US 4155376 A
The invention relates to a lift brake for exhaust water capable of installation in a vertical drain pipe system.
1. A lift brake for exhaust water for installation in a vertical drain pipe system, comprising a tubular member having a surrounding bulge and a deflecting rib on one side of its inner wall projecting partially into the interior of the tubular member, the bulge having a differential cross-section width over the circumference of the tubular member, the lower end of the bulge extending continuously over the circumference of the tubular member being located on the side of the deflecting rib above the latter and on the opposite side below the latter, whereby, when downwardly flowing water hits said deflecting rib, turbulance is produced and kinetic energy of the water is dissipated.
2. A lift brake according to claim 1, wherein the deflecting rib has a crescent shape and extends diagonally in a downward direction.
In the vertical drain pipes of multi-story buildings, the speed of fall of effluent water can become very great, causing a partial vacuum which can lead to the emptying of the siphon drain traps of attached plumbing installations.
To prevent this from occurring, lift brakes have been installed at the lateral attachment location of the drain pipe on each floor, in order to dissipate at least part of the kinetic energy of the water.
For example, the branching members can be provided with water deflecting devices, and with auxiliary connections in the area of the lateral attachments.
Such branching members are naturally complex and expensive to produce, and can be placed only at certain locations in the vertical drain pipe system.

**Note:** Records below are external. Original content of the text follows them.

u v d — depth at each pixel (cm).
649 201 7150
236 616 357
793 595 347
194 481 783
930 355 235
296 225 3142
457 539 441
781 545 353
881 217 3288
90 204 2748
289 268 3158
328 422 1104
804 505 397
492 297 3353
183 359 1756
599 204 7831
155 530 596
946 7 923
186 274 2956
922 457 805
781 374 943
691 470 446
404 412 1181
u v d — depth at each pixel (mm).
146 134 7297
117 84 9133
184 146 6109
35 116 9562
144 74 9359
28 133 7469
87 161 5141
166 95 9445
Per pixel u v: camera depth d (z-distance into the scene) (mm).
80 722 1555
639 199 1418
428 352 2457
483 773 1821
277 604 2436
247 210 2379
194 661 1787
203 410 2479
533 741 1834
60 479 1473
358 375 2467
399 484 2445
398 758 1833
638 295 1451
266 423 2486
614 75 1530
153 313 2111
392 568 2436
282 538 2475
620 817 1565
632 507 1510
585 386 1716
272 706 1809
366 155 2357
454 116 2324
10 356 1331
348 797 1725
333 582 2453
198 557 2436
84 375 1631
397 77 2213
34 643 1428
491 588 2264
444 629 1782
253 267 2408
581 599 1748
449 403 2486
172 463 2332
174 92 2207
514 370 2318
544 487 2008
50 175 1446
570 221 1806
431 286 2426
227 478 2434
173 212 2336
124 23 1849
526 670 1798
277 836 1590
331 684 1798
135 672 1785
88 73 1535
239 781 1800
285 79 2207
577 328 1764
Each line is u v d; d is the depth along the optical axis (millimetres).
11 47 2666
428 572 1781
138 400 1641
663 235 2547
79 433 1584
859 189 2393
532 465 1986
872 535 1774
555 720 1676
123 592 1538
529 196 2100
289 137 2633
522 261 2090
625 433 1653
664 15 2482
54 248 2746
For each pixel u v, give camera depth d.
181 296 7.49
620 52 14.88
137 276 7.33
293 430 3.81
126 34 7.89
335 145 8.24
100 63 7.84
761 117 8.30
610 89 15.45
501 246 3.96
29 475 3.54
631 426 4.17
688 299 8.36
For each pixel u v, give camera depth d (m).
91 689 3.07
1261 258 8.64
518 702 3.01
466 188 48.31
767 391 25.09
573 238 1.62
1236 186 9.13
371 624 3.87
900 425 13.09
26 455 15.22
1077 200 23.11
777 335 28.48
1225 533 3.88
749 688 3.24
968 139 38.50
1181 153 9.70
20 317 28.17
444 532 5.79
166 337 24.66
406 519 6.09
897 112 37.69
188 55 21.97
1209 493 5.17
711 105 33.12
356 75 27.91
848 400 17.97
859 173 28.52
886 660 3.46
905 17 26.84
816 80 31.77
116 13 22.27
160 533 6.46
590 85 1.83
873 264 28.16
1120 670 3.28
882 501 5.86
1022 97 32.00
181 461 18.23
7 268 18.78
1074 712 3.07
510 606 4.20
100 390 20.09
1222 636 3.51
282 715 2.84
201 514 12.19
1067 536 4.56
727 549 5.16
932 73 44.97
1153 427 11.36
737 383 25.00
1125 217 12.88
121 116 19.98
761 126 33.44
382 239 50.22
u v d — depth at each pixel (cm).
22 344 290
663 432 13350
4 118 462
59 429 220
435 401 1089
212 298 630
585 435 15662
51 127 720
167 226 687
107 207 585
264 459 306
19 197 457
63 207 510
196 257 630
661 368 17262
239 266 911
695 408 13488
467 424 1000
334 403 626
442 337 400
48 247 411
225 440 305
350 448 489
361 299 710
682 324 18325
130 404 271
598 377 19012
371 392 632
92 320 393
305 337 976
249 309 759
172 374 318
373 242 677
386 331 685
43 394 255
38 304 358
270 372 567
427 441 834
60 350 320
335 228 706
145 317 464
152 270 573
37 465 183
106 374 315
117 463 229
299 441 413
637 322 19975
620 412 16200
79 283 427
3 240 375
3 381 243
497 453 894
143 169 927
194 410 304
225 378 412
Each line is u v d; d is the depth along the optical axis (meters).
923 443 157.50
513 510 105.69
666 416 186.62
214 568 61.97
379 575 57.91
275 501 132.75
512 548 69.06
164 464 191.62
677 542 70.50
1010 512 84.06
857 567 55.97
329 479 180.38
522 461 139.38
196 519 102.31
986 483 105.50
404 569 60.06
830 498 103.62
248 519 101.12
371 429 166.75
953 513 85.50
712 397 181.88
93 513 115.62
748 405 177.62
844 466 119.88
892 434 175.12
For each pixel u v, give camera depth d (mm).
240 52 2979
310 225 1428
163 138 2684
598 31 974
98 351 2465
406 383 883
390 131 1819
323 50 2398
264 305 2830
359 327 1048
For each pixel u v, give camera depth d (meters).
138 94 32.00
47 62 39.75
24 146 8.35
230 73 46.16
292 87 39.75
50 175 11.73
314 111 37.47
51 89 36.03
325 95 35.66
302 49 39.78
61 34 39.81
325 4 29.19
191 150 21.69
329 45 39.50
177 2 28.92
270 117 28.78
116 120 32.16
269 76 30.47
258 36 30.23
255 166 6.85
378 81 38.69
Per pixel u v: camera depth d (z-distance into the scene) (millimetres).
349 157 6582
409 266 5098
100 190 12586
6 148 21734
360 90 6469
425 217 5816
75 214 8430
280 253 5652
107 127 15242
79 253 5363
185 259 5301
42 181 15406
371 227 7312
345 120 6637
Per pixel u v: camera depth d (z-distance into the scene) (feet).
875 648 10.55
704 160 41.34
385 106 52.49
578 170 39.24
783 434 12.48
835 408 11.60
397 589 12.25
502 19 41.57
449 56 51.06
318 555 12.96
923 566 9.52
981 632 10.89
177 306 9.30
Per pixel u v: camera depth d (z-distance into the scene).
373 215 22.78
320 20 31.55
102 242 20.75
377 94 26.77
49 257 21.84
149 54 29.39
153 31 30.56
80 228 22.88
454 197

The object of the invention is to overcome these disadvantages and to provide a lift brake which is characterized by a tubular member having a surrounding bulge and a deflecting rib arranged on one side of its inner wall and partly projecting into the interior of the tubular member. According to a preferred embodiment, the deflecting rib has a crescent shape and extends in a diagonally downward direction.
An embodiment of the invention will now be explained in detail with reference to the drawing, which shows a longitudinal section through a lift brake.
The lift brake consists of a vertical tubular member having two connecting portions 1, 2 disposed in vertical alignment with one another. The upper connecting portion has a screw socket 3, known per se, with a seal 4, to connect the tubular member with a corresponding shaped end of a vertical pipe line.
The connection can also be made by means of a welding socket instead of a screw socket, in which case the connecting portion is formed merely as a union, as shown by reference numeral 2.
At its middle portion, the tubular member has a surrounding bulge whose upper termination 6 has an axially symmetrical shape.
The bulge 5 is of differential length over the circumference of the tubular member, the lower end 7 thereof extending diagonally downwardly from its highest point 7', which corresponds to the smallest length of the bulge, continously over the circumferences of the tubular member to its lowest point 7", the latter location 7" corresponding to the greatest length of bulge 5.
On the side of the smallest length of the bulge, a diagonally downwardly extending crescent shaped deflecting rib 8 is formed on the inner wall 9 of the tubular member, in such manner that the rib 8 on one side projects partially into the interior of the tubular member.
The lower end 7" of the bulge beneath rib 8 is located on the side of the tubular member opposite the said rib.
The just described lift brake can be installed at any point in the drain pipe system of a building. In the case of multi-story buildings, lift brakes can be connected to the system on every floor.
The downwardly flowing exhaust water, which practically never completely fills the cross section of the conduit and pulls air along with it, produces a partial vacuum in the drain pipe conduit. When it hits the deflecting rib 8, and because of the bulge 5, a strong turbulance is produced in the lift brake which largely dissipates the kinetic energy of the water, so that the speed of the water immediately below the lift brake is substantially less than immediately above the same.
It has been shown that, when lift brakes are installed on every floor of a multi-story building, the pressure in the drain pipe system never falls to a value which would cause the drain traps to be sucked out of the siphons of toilets and sinks.